Jeder, der glaubte, dass es nur auf den Charakter ankam, machte sich selbst etwas vor. Im geschäftigen Nachtleben des exklusiven Londons in den 2020er Jahren war es das Aussehen, das zählte.
Es war in dieser Zeit des Selbstzweifels, dass Ivan in meiner Umlaufbahn auftauchte. Er war reich, gutaussehend für einen Mann um die siebzig und schmeichlerisch aufmerksam. Er umwarb mich mit Wochenendausflügen in Fünf-Sterne-Hotels, einem Diamantarmband, das ich während eines Wochenendes in New York bei Tiffany’s bewundert hatte, und Shoppingtrips zu Harrods. Alles, was eine Frau wie ich wollte.

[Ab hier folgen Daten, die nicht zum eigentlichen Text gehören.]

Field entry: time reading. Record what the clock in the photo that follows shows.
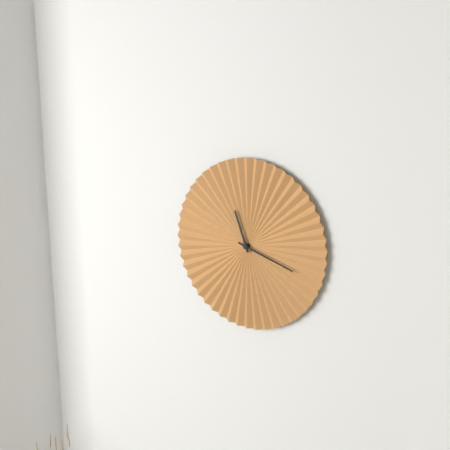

„Heirate mich“, hatte er gesagt, als wir nur ein paar Monate nach unserem Kennenlernen in einem Restaurant beim Abendessen waren. Er fasste in seine Tasche, holte eine Ringschachtel heraus und öffnete sie mit seinem Daumen.
Das Glitzern des Diamanten unter den Lampen des Restaurants raubte mir fast den Atem. Es war ein riesiger, fast schon vulgär großer Solitär-Ring.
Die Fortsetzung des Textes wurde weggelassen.